▶ [What is expected]:
Start at the line in the entries below that contains "20мг + 60мг", stop at the line that contains "(+36 1) 255-3333", and output exactly the lines in that span, both ends included.

(Saved data entries)
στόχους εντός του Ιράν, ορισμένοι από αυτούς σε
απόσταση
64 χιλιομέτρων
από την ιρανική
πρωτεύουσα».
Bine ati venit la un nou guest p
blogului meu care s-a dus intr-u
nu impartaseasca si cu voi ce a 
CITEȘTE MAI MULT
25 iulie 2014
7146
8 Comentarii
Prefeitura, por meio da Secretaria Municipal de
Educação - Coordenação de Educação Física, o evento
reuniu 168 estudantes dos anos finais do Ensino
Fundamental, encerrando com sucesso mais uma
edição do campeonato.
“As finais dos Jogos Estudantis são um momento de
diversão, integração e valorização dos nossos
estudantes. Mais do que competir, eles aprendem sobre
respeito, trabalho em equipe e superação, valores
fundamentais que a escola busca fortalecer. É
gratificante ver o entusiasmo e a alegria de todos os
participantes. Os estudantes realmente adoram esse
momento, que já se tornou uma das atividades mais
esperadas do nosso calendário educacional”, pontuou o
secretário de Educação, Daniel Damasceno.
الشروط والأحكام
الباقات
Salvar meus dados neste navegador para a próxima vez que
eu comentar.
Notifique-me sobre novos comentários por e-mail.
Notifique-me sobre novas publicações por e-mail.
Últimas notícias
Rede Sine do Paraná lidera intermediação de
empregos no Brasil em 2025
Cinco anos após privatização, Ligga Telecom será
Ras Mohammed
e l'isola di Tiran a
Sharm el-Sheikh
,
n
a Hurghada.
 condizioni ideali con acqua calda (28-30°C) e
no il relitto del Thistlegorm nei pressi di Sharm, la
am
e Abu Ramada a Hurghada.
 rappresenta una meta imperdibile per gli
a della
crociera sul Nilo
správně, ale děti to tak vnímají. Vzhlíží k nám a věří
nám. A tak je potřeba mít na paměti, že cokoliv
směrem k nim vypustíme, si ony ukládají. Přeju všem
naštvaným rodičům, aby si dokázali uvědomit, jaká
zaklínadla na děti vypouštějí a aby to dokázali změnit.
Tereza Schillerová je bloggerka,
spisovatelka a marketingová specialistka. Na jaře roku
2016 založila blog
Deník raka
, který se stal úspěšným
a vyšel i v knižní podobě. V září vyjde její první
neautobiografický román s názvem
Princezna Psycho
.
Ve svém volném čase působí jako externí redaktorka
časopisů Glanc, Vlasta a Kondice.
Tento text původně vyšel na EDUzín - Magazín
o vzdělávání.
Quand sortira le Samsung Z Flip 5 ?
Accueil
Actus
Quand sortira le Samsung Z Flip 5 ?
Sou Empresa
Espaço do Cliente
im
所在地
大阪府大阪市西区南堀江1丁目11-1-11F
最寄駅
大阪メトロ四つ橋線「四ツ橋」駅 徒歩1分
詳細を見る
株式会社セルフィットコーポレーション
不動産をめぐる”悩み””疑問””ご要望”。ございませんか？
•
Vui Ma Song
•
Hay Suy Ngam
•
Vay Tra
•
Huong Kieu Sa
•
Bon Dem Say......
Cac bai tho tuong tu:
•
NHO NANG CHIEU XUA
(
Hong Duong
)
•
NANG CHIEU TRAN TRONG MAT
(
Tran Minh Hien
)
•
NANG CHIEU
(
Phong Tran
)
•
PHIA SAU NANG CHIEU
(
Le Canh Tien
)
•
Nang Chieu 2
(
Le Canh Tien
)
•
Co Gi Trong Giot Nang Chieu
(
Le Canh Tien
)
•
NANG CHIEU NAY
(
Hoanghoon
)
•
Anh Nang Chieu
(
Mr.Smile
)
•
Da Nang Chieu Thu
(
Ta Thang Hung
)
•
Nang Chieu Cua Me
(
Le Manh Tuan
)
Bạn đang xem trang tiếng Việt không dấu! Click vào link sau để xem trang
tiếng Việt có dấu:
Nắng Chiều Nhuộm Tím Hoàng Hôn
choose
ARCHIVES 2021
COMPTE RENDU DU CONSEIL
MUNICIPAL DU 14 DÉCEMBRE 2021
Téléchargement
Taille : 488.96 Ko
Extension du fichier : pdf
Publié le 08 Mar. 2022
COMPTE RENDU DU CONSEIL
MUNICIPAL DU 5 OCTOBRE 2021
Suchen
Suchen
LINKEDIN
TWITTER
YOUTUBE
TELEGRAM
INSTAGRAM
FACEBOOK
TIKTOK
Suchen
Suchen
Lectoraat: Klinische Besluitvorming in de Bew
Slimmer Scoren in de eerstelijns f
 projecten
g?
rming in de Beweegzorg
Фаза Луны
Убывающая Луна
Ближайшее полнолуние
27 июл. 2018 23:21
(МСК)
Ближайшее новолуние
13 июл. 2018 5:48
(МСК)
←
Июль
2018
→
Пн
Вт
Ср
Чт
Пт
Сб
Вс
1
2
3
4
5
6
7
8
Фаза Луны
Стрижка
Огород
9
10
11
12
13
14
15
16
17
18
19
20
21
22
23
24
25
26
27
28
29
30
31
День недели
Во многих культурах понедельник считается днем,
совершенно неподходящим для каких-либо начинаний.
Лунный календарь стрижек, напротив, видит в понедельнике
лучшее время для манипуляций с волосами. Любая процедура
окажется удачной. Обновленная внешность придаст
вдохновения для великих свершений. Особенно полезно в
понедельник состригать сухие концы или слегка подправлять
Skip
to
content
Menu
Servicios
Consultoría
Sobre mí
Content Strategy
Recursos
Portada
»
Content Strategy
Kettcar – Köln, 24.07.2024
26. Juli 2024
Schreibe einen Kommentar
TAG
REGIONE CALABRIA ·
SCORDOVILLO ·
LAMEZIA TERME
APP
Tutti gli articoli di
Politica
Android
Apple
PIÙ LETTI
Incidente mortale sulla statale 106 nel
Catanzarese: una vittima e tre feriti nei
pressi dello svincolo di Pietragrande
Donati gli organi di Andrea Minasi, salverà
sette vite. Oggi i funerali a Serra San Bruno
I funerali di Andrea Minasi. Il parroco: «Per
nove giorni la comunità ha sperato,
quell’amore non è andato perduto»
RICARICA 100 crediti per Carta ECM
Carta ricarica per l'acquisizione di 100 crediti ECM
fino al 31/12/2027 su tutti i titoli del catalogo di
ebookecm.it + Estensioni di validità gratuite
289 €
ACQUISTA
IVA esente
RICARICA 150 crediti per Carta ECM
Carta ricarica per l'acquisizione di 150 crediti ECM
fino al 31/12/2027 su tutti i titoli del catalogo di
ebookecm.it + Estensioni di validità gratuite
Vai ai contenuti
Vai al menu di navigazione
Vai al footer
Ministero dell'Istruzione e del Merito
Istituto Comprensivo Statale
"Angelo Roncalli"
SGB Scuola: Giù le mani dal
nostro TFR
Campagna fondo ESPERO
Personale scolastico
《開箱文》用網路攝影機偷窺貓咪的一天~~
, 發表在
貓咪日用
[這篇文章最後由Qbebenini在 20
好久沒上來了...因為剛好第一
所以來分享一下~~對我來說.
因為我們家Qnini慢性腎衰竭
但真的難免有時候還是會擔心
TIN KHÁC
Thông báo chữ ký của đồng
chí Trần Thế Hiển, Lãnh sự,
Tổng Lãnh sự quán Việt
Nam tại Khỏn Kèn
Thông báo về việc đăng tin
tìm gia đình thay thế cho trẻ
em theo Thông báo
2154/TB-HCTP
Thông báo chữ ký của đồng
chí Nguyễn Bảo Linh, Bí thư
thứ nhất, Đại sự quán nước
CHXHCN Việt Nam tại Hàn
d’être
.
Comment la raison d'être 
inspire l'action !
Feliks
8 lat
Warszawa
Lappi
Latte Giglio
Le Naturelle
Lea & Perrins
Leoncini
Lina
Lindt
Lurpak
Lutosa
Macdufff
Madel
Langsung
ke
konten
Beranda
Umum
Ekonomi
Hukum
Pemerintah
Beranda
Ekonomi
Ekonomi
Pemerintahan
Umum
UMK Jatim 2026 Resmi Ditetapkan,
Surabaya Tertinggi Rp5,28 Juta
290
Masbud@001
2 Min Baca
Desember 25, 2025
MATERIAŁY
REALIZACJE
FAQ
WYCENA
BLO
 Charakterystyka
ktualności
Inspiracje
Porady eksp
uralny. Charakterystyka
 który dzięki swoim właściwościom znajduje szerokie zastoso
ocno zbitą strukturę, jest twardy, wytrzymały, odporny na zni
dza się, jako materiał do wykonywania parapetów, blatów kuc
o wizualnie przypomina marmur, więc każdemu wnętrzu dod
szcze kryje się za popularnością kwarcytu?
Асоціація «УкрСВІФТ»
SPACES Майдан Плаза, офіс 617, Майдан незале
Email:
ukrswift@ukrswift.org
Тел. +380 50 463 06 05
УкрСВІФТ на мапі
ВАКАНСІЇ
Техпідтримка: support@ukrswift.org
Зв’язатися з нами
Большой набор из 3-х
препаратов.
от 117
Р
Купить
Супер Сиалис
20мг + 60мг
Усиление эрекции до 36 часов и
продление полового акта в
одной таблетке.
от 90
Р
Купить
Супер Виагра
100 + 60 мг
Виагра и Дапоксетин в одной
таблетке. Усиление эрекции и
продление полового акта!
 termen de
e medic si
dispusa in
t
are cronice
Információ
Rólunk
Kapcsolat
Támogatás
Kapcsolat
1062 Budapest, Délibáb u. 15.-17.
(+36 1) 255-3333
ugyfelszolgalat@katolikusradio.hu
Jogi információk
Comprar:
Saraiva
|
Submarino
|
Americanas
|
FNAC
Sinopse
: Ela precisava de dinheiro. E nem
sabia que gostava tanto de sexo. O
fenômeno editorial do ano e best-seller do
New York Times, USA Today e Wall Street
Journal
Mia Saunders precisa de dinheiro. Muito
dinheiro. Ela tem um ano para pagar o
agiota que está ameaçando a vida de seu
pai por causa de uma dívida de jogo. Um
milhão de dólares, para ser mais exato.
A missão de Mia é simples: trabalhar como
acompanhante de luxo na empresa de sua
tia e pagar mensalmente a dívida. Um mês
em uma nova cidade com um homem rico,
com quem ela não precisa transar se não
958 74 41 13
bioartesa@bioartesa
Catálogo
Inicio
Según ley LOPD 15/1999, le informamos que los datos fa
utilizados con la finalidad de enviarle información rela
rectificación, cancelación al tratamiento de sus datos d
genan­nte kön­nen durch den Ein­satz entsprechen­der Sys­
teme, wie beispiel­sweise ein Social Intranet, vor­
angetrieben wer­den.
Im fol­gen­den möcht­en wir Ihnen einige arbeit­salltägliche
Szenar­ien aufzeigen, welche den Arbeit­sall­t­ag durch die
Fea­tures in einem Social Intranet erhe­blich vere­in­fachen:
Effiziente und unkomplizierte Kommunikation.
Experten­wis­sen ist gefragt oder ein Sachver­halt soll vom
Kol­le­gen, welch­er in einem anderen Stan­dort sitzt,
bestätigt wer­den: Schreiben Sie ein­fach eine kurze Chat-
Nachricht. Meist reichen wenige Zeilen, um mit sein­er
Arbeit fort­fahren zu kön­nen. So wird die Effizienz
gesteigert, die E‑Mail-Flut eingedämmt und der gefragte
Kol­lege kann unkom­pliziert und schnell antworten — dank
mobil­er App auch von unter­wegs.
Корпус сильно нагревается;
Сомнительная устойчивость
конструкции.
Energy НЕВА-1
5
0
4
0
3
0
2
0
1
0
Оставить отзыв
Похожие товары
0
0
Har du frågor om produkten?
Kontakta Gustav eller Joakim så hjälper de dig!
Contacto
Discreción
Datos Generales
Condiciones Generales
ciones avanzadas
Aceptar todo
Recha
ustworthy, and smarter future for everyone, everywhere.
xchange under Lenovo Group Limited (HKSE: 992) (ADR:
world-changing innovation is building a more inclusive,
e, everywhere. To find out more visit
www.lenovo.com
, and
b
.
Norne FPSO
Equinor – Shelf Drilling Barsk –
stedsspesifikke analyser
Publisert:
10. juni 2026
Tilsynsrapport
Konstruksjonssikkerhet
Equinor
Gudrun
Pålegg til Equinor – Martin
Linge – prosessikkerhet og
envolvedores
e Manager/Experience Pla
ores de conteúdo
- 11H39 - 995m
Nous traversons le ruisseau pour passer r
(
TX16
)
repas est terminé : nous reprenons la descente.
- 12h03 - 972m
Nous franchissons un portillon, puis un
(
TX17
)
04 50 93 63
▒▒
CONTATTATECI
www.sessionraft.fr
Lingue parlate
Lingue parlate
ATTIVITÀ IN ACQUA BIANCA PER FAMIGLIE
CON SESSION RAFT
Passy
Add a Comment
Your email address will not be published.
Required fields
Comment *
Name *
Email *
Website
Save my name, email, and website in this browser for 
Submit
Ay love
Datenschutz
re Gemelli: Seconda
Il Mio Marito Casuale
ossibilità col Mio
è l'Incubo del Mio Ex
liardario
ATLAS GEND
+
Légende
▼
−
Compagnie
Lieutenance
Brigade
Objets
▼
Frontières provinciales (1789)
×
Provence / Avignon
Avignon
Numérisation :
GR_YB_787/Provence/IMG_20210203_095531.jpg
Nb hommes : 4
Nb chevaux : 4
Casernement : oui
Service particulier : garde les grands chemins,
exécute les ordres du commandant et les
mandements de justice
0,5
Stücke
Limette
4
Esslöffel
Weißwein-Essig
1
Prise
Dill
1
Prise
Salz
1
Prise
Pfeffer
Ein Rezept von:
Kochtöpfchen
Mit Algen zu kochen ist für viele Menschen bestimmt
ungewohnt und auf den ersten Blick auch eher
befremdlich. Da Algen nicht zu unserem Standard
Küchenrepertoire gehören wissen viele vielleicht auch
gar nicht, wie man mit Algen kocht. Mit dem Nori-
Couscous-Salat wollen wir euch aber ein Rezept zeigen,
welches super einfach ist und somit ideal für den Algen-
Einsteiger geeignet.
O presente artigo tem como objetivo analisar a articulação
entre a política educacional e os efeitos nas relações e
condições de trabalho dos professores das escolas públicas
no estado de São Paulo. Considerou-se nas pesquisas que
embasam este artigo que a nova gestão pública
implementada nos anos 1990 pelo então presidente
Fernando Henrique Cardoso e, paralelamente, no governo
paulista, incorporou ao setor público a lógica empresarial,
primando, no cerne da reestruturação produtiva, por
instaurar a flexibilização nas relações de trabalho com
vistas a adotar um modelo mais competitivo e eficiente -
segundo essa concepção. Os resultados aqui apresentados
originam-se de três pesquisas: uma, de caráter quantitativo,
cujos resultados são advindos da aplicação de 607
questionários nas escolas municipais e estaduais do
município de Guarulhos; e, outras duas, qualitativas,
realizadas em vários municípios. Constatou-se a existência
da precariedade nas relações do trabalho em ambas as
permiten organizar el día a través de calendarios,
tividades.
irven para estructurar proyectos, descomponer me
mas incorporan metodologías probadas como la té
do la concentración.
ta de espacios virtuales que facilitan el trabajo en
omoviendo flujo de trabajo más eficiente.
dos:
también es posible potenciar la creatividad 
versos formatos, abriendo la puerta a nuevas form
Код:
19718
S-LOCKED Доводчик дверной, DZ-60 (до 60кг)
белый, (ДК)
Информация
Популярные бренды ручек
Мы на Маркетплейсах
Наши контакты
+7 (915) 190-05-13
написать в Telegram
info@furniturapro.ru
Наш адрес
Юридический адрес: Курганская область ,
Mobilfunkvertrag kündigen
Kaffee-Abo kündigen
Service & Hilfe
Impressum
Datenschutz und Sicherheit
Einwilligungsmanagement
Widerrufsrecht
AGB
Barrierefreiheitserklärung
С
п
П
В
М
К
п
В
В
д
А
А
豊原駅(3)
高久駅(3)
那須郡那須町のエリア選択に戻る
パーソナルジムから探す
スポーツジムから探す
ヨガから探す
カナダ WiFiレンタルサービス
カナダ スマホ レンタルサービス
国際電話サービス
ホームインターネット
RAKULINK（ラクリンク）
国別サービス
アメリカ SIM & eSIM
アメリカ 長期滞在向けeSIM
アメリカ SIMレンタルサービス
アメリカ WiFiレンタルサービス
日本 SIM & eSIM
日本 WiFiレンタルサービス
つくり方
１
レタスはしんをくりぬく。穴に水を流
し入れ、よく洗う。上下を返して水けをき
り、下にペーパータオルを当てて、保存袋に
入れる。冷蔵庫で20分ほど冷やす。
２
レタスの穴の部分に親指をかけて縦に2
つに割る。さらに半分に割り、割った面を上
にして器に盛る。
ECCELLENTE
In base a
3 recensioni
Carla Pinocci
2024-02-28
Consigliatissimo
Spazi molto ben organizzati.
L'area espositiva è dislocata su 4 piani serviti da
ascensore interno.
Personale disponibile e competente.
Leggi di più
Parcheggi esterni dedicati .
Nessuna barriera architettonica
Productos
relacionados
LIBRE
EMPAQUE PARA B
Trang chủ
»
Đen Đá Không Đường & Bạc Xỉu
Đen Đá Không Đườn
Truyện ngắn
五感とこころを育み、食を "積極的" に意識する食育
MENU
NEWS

▶ [Result]:
20мг + 60мг
Усиление эрекции до 36 часов и
продление полового акта в
одной таблетке.
от 90
Р
Купить
Супер Виагра
100 + 60 мг
Виагра и Дапоксетин в одной
таблетке. Усиление эрекции и
продление полового акта!
 termen de
e medic si
dispusa in
t
are cronice
Információ
Rólunk
Kapcsolat
Támogatás
Kapcsolat
1062 Budapest, Délibáb u. 15.-17.
(+36 1) 255-3333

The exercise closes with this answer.